START MATERIAL TO PROCESS
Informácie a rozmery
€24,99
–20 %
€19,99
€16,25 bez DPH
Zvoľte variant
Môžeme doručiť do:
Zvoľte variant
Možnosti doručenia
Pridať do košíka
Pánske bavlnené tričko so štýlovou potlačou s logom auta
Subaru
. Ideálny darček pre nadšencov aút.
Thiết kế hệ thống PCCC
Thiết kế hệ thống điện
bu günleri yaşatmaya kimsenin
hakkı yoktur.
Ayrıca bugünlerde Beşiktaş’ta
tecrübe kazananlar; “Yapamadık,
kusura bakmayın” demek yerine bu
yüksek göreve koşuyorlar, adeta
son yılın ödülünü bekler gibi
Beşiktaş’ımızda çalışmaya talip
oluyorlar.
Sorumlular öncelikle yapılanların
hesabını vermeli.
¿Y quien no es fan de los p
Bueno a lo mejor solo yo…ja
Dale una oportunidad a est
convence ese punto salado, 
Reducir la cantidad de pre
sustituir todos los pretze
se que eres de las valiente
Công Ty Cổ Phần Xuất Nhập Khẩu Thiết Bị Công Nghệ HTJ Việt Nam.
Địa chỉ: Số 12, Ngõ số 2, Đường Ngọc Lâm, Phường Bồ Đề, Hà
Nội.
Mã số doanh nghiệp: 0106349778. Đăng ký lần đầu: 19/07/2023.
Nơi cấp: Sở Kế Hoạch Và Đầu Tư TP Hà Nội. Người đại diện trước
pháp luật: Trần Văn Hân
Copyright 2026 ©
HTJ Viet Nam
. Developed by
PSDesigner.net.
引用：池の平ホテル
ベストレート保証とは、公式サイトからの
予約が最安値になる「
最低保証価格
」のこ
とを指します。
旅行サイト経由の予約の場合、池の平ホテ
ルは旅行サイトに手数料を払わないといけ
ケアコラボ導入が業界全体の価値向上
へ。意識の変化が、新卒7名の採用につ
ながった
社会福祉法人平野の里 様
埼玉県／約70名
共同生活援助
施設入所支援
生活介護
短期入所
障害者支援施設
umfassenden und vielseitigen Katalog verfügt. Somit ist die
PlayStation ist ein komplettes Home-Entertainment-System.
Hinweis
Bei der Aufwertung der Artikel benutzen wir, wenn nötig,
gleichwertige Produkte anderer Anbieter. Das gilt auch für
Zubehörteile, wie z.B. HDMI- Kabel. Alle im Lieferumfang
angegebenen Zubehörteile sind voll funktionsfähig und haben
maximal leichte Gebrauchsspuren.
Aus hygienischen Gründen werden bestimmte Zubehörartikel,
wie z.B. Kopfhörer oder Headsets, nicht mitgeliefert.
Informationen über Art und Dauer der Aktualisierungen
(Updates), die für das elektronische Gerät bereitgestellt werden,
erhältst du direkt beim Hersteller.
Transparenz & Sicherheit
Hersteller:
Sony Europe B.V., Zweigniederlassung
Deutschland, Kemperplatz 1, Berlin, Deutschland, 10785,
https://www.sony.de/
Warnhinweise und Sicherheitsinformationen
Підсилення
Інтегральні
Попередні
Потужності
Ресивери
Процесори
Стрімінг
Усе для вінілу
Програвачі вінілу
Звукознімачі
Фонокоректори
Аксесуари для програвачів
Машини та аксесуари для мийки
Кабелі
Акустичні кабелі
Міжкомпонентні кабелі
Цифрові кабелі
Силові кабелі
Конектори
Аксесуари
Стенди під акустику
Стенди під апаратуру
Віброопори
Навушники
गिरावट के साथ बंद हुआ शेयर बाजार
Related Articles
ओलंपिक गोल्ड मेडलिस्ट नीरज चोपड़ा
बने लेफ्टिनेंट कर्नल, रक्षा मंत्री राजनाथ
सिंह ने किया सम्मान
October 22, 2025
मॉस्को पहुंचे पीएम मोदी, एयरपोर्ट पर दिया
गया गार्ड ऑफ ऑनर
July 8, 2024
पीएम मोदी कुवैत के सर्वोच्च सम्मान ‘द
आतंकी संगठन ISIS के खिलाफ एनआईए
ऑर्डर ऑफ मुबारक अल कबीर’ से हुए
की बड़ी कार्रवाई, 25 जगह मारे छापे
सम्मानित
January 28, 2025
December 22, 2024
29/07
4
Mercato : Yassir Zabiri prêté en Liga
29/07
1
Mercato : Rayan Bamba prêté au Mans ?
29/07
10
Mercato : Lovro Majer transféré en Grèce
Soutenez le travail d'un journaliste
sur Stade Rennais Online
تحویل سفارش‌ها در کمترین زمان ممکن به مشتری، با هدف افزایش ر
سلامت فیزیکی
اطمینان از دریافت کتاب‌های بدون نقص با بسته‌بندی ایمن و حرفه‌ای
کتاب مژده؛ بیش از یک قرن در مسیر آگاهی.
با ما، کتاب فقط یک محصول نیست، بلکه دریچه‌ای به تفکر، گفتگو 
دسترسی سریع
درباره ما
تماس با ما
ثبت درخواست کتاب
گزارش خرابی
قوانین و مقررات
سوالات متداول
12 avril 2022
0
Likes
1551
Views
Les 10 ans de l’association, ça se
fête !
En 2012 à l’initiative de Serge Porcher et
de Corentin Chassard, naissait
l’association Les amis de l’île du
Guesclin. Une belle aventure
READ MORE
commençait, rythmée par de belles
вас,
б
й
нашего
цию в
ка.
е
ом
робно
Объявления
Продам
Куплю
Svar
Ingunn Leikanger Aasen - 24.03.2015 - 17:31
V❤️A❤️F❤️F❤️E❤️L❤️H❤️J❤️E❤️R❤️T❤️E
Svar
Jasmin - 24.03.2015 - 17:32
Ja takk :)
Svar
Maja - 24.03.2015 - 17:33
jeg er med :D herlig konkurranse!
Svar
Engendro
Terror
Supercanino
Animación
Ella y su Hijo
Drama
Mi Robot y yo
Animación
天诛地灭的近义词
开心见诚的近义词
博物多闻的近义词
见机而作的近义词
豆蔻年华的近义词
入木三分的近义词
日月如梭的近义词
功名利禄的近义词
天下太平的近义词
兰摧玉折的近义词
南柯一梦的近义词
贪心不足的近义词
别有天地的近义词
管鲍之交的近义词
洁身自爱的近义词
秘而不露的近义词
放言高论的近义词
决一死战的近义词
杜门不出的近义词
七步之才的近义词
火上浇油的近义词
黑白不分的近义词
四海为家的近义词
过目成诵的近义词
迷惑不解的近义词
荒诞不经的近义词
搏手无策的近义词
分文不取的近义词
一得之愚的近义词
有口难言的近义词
END MATERIAL TO PROCESS
> **TASK**
Out of the lines in the listing, count the ones with the word "Стенди", then give only the number.

> **EXERCISE RESULT**
2